La première rencontre de la Fédération Nationale des Maires Haïtiens (FENAMH) a eu lieu dans le Nord-Est du pays le lundi 9 juin 2025 pour les 14 communes que compte ce département. Un atelier qui s’est tenu en présence de la Responsable des Collectivités territoriales du ministère de l’Intérieur, Malwou Etienne, et du Commissaire du gouvernement, Me Éno Zéphirin, donc des fonctionnaires de l’Etat en activité.

D’entrée de jeu, celui qui a longtemps été maire de la commune de Carrefour clama son hostilité à la proposition de transformer les sections communales en municipalité à part entière. Au nom de la FENAMH, Jude Édouard Pierre s’en prenait à l’avant-projet en déclarant : « La proposition de transformer les sections communales en communes sans évaluation préalable de la capacité financière des structures existantes est préoccupante.  Nous nous opposons à cette approche précipitée. Cette réforme, dans son état actuel, risque de faire face à une forte opposition des élus locaux. Nous saluons la qualité intellectuelle du travail effectué par le Comité de pilotage. C’est un travail bien fait, mais sans l’implication des collectivités, il passe à côté des besoins réels de la société haïtienne. »

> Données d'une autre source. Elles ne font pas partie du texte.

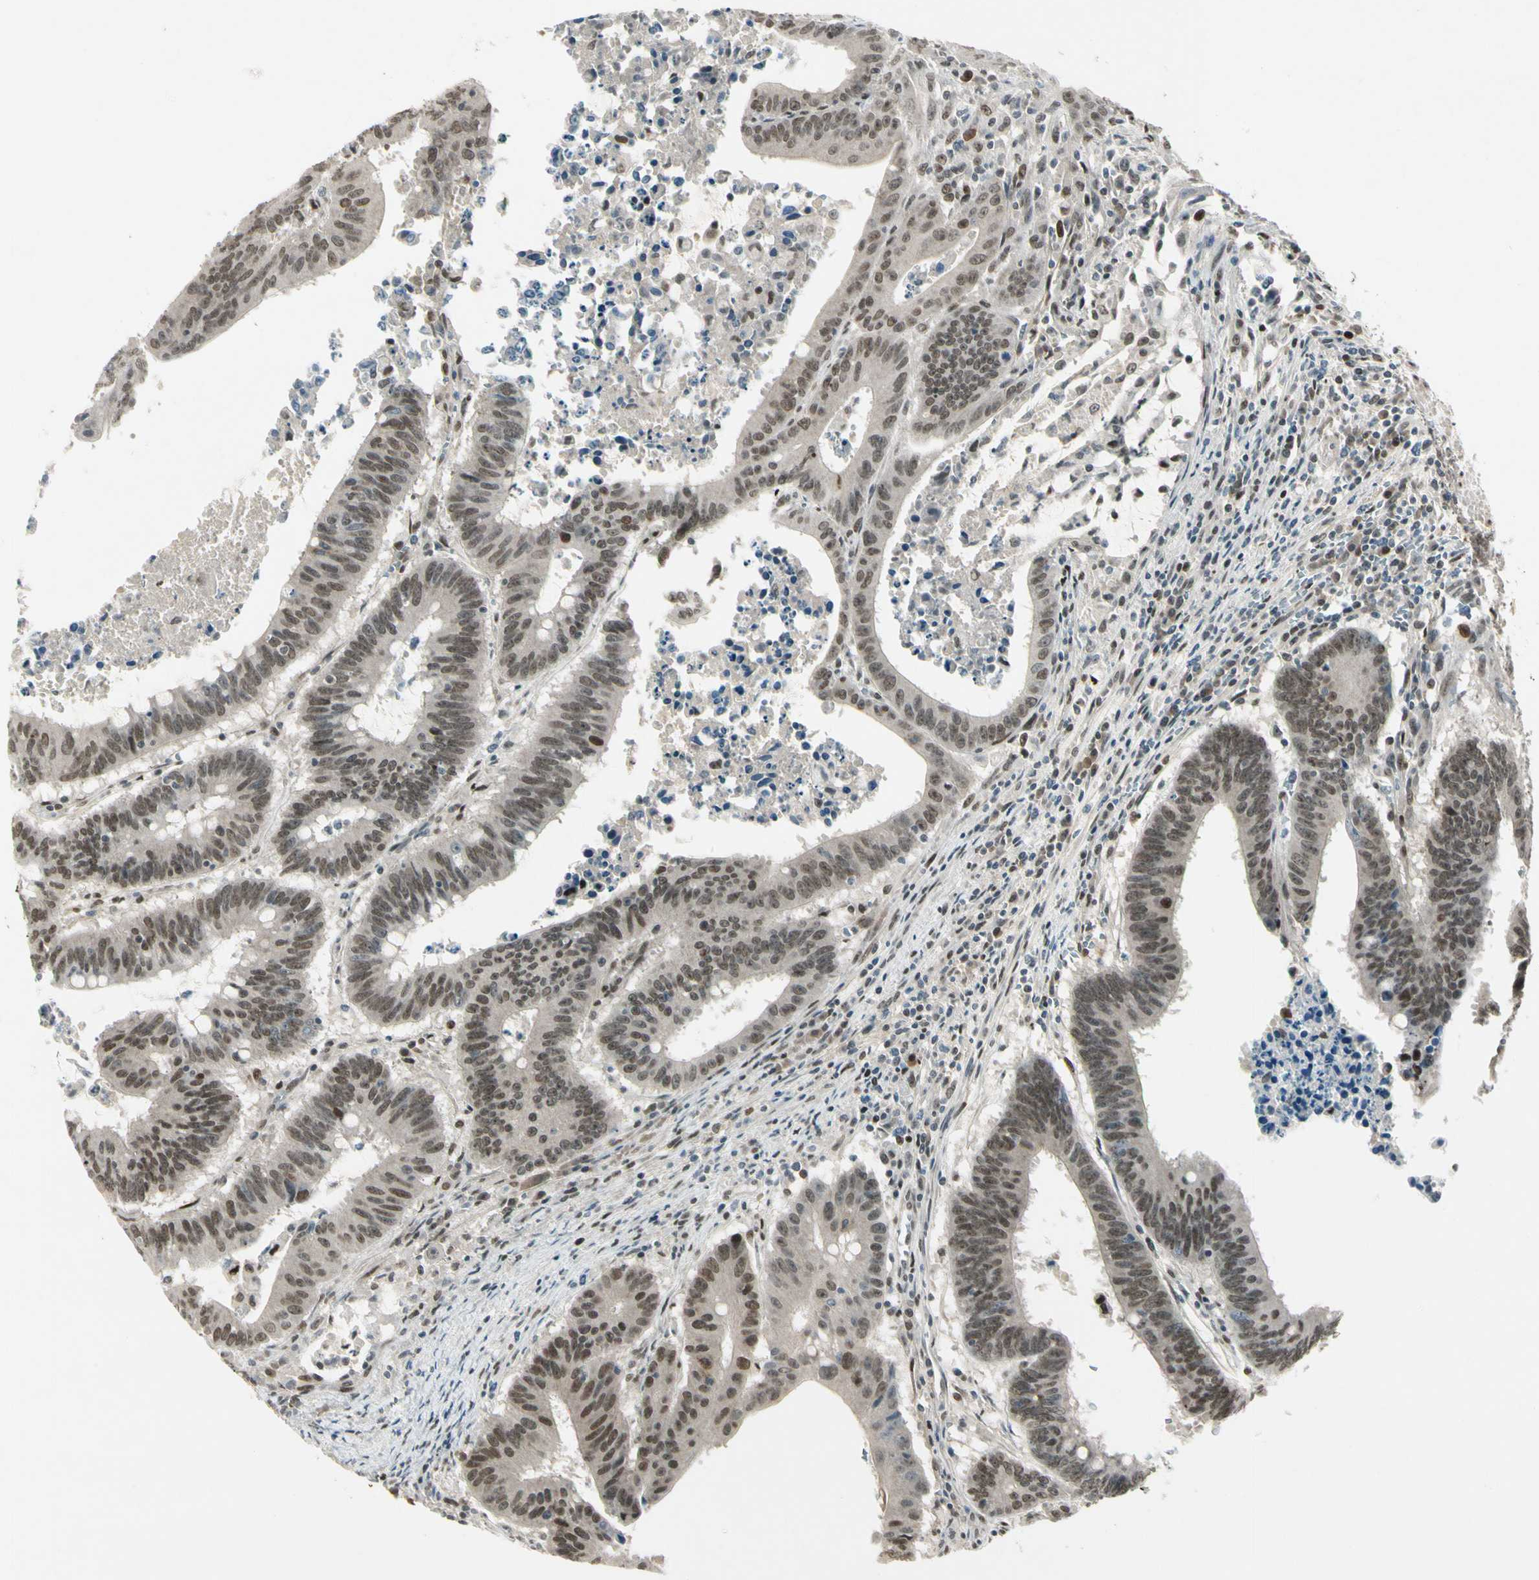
{"staining": {"intensity": "moderate", "quantity": ">75%", "location": "nuclear"}, "tissue": "colorectal cancer", "cell_type": "Tumor cells", "image_type": "cancer", "snomed": [{"axis": "morphology", "description": "Adenocarcinoma, NOS"}, {"axis": "topography", "description": "Colon"}], "caption": "High-power microscopy captured an immunohistochemistry photomicrograph of adenocarcinoma (colorectal), revealing moderate nuclear staining in approximately >75% of tumor cells.", "gene": "GTF3A", "patient": {"sex": "male", "age": 45}}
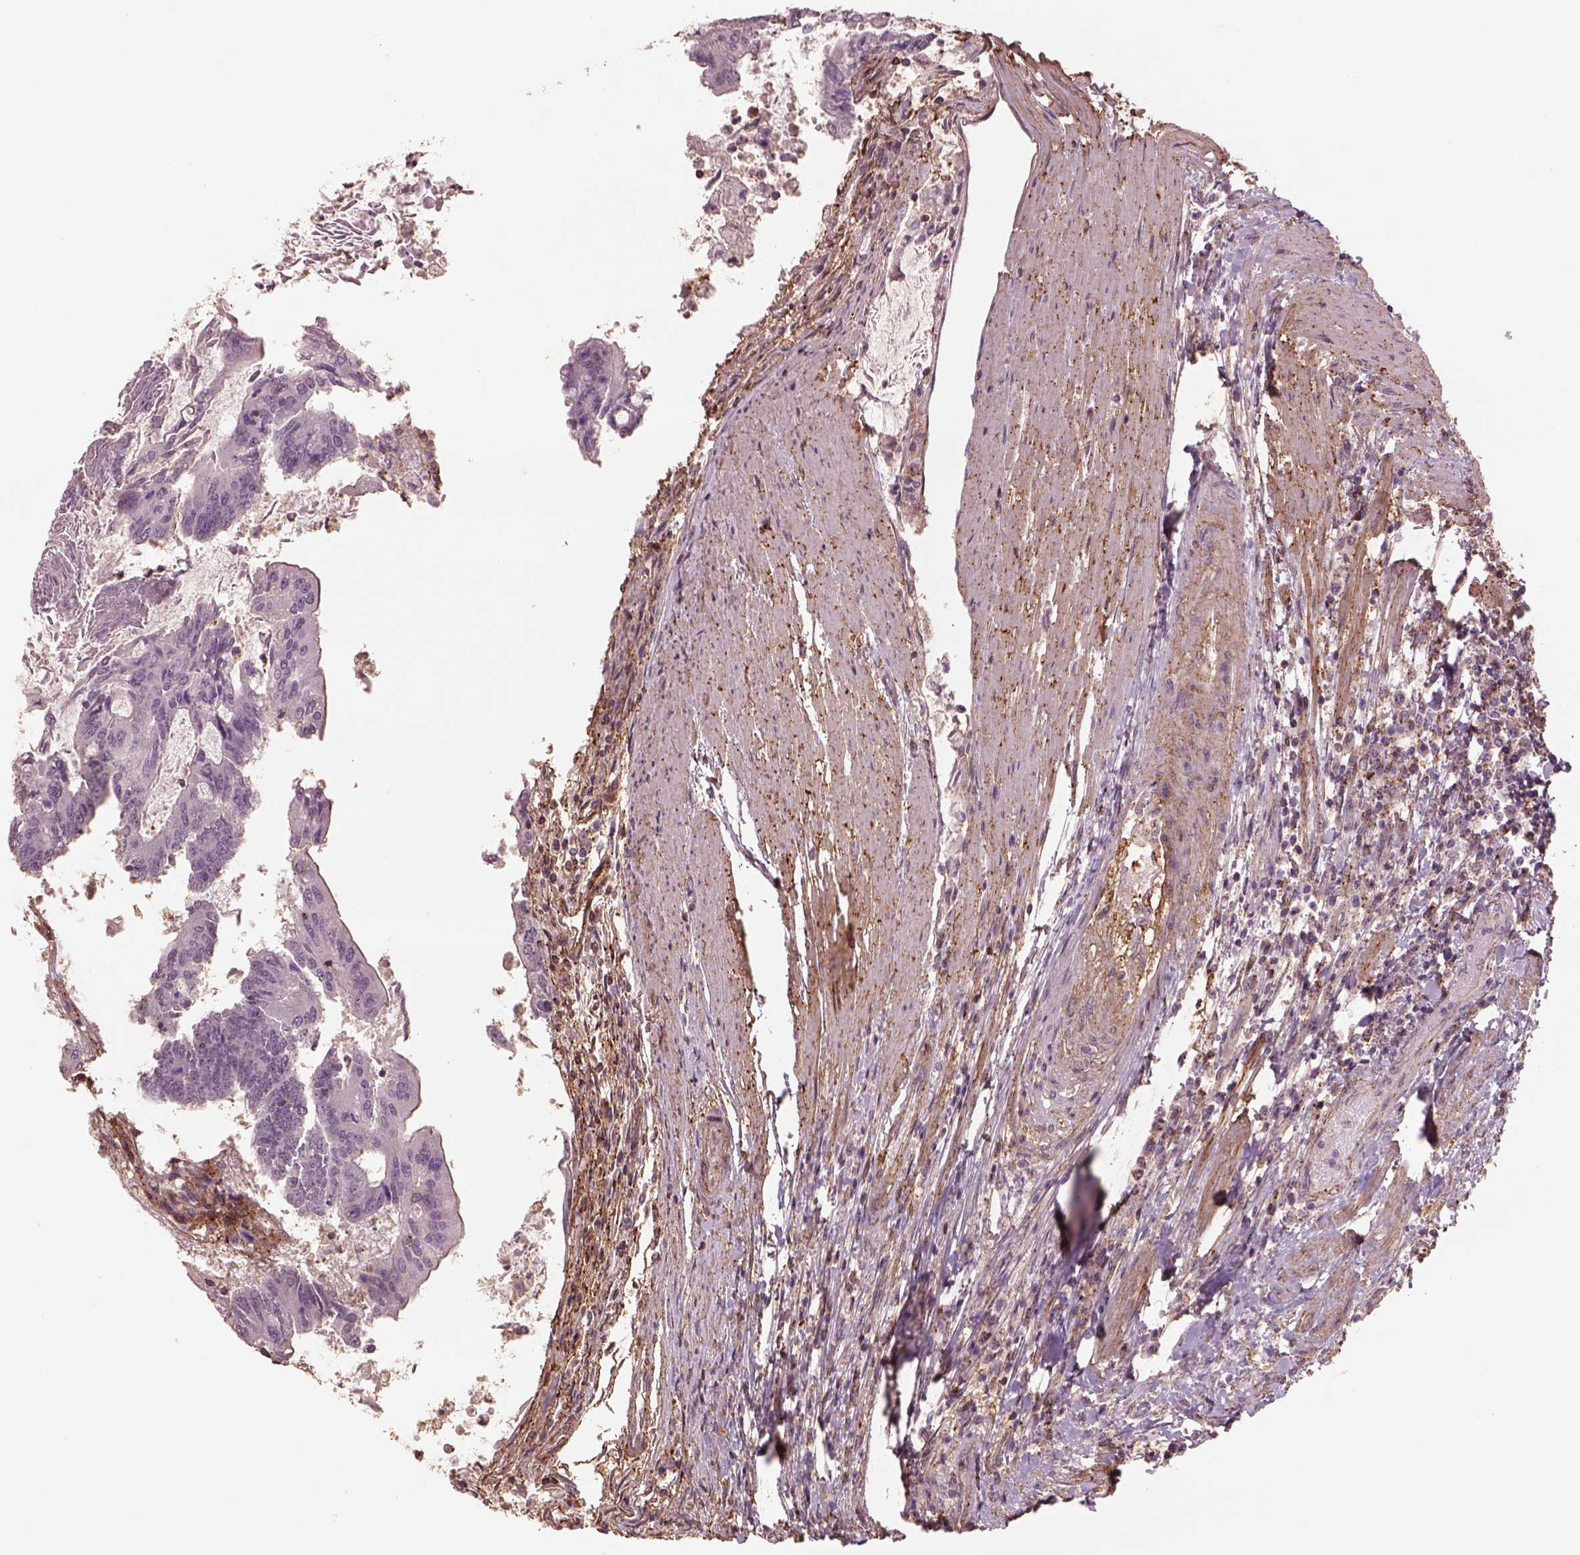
{"staining": {"intensity": "negative", "quantity": "none", "location": "none"}, "tissue": "colorectal cancer", "cell_type": "Tumor cells", "image_type": "cancer", "snomed": [{"axis": "morphology", "description": "Adenocarcinoma, NOS"}, {"axis": "topography", "description": "Colon"}], "caption": "Immunohistochemistry of colorectal cancer (adenocarcinoma) demonstrates no expression in tumor cells. Brightfield microscopy of immunohistochemistry (IHC) stained with DAB (brown) and hematoxylin (blue), captured at high magnification.", "gene": "LIN7A", "patient": {"sex": "female", "age": 70}}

Le Président fustigeait plusieurs points de l’avant-projet, entre autres, les articles concernant l’âge minimum pour se porter candidat à la Mairie et au Parlement. Selon l’avant-projet, il faut avoir 21 ans pour être élu tandis que la FENAMH propose 25 ans pour le maire et 30 ans pour les députés. C’est aussi l’avis de sa collègue de Terrier-Rouge, Nadège François, qui prenait la parole au cours de cet atelier au nom de son Conseil municipal intérimaire. A l’entendre, le Comité ne se rend pas compte de la difficulté des communes à percevoir des financements de la part de l’Etat central. Avant d’interpeller ainsi les rédacteurs de l’avant-projet : « Transformer les sections communales en communes ne tient pas compte des réalités du terrain. Certaines communes actuelles peinent à percevoir 20 à 25 % de leurs recettes potentielles. Comment envisager d’en créer davantage sans prévoir des mécanismes de soutien financier adéquats ? »

Pendant ce temps, le débat fait rage au sein des autres acteurs de la Société civile qui ne décolèrent pas contre le pouvoir. Des organisations qui ont pignon sur rue jugent dangereux ce format constitutionnel présenté en avant-projet à la population. Ainsi, plusieurs d’entre elles, notamment Ensemble contre la Corruption, le POHDH (Plateforme des organisations haïtiennes de droits humains), RNDDH (Réseau National de Défense des Droits Humains) et la Commission Épiscopale Nationale Justice et Paix (CE-JILAP), dans une déclaration conjointe en date du 11 juin 2025, ont unanimement rejeté le document présenté au Conseil Présidentiel de Transition (CPT) par le Comité de pilotage. Ce regroupement des organisations des droits humains n’attaque pas seulement le travail du Comité.

Il met également en cause la légalité du texte dans la mesure où il met en question la légitimité même du Collège présidentiel qui est en quelque sorte le maître d’œuvre du document étant celui qui initie le Comité de pilotage. En tout cas, ce Forum d’organisations solidaires dans la critique et le rejet de l’avant-projet s’est positionné nettement contre le processus. Voici un extrait de la Déclaration conjointe de ces quatre principales organisations de la Société civile : « La Plateforme des organisations haïtiennes de droits humains, la Commission épiscopale nationale justice et paix, le Réseau national de défense des droits humains et Ensemble contre la corruption sont unanimes à croire que le processus de la réforme constitutionnelle est vicié à la base. Le Comité de pilotage de la Conférence nationale, chargé de la rédaction de l’avant-projet de la Constitution, a été établi sans vraie concertation avec les secteurs essentiels de la vie nationale, ce qui va nettement à l’encontre des dispositions de l’Accord politique du 3 avril 2024, cadre de référence pour l’actuelle Transition. Ce manque de dialogue remet sérieusement en question la légitimité du Comité et, par conséquent, celle de son travail.  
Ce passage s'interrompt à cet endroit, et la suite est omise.